As [Whittaker] Chambers had predicted, [Joseph] McCarthy's blunders became capital crimes for which his cause would be punished. His opponents' capital crimes became blunders that were not newsworthy. Thus the many hearings about McCarthy focused not on whether State Department procedures really were adequate, but first on whether McCarthy had offered legally persuasive proof that Mr. X and Mrs. Y were indeed espionage agents, and then on whether McCarthy was behaving himself.... [I]t was in the McCarthy era that the iron triangle of liberal bureaucrats, a liberal press, and liberal Democrats in control of Congress was first evident.... But from the early 1950s on, the pattern unveiled in the McCarthy era reigned supreme, reaching its apotheosis in the Watergate and Iran/Contra hearings...

But [for Abrams] to call a McCarthy opponent (albeit a cowardly one) like Dwight Eisenhower a "liberal" is very strange indeed.

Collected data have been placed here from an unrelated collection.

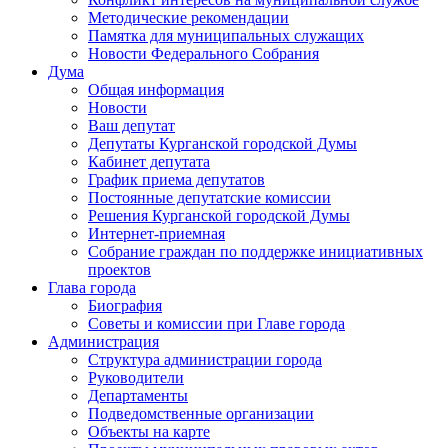
Методические рекомендации
Памятка для муниципальных служащих
Новости Федерального Cобрания
Дума
Общая информация
Новости
Ваш депутат
Депутаты Курганской городской Думы
Кабинет депутата
График приема депутатов
Постоянные депутатские комиссии
Решения Курганской городской Думы
Интернет-приемная
Собрание граждан по поддержке инициативных
проектов
Глава города
Биография
Советы и комиссии при Главе города
Администрация
Структура администрации города
Руководители
Департаменты
Подведомственные организации
Объекты на карте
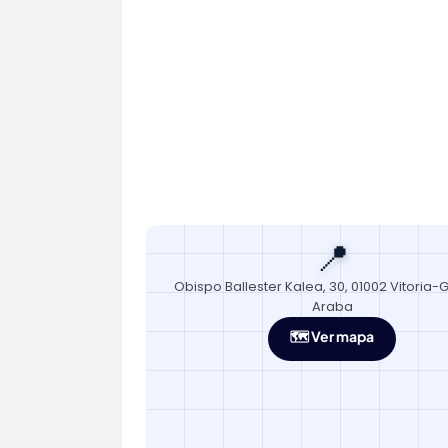
📍
Obispo Ballester Kalea, 30, 01002 Vitoria-G
Araba
🗺️ Ver mapa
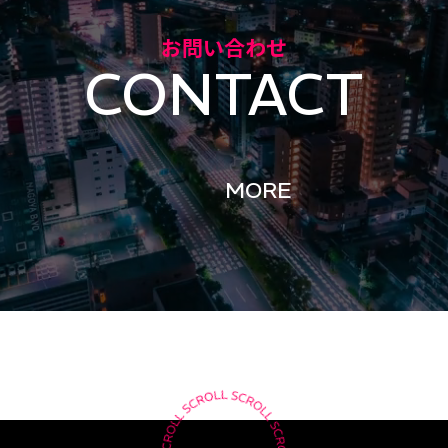
お問い合わせ
CONTACT
MORE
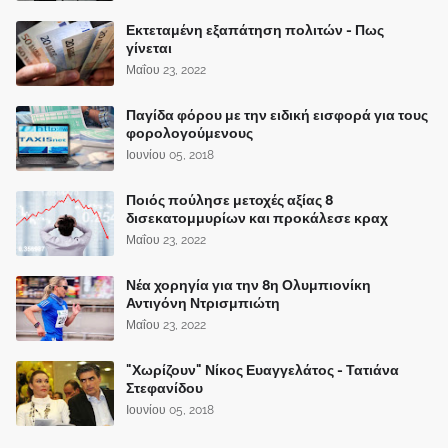
Εκτεταμένη εξαπάτηση πολιτών - Πως
γίνεται
Μαΐου 23, 2022
Παγίδα φόρου με την ειδική εισφορά για τους
φορολογούμενους
Ιουνίου 05, 2018
Ποιός πούλησε μετοχές αξίας 8
δισεκατομμυρίων και προκάλεσε κραχ
Μαΐου 23, 2022
Νέα χορηγία για την 8η Ολυμπιονίκη
Αντιγόνη Ντρισμπιώτη
Μαΐου 23, 2022
"Χωρίζουν" Νίκος Ευαγγελάτος - Τατιάνα
Στεφανίδου
Ιουνίου 05, 2018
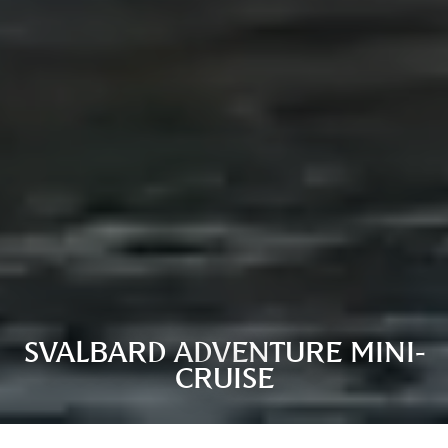
SVALBARD ADVENTURE MINI-
CRUISE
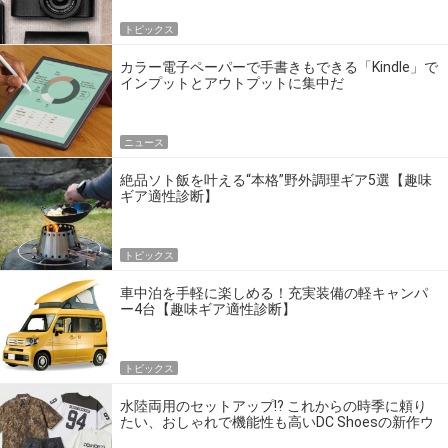
トピックス
カラー電子ペーパーで手書きもできる「Kindle」で
インプットとアウトプットに集中だ
ニュース
絶品ソト飯を叶える“本格”野外調理ギア5選【趣味
ギア適性診断】
トピックス
車中泊を手軽に楽しめる！充実装備の軽キャンパ
ー4台【趣味ギア適性診断】
トピックス
水陸両用のセットアップ!? これからの時季に頼り
たい、おしゃれで機能性も高いDC Shoesの新作ウ
エア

Abrams concludes his review of Buckley and Bozell with:

So perhaps the optimism of this book, the hope that moral and factual argument could sway men's minds, was correct.... History is opening its files and revealing the true nature and extent of Communist activity in the United States.... At precisely the moment of greatest hysteria, Buckley and Bozell insisted on clarity of thought and moral purpose. The intellectual standards they upheld here do them honor four decades later.... The book remains of lasting value not so much for its factual accounts or its political reasoning, but because of its moral stance.... Regnery's first printing of this new edition of McCarthy and His Enemies has already sold out. That "historical rectification" may be nearer than we think.

The defense of Joe McCarthy as a "moral stance": amazing.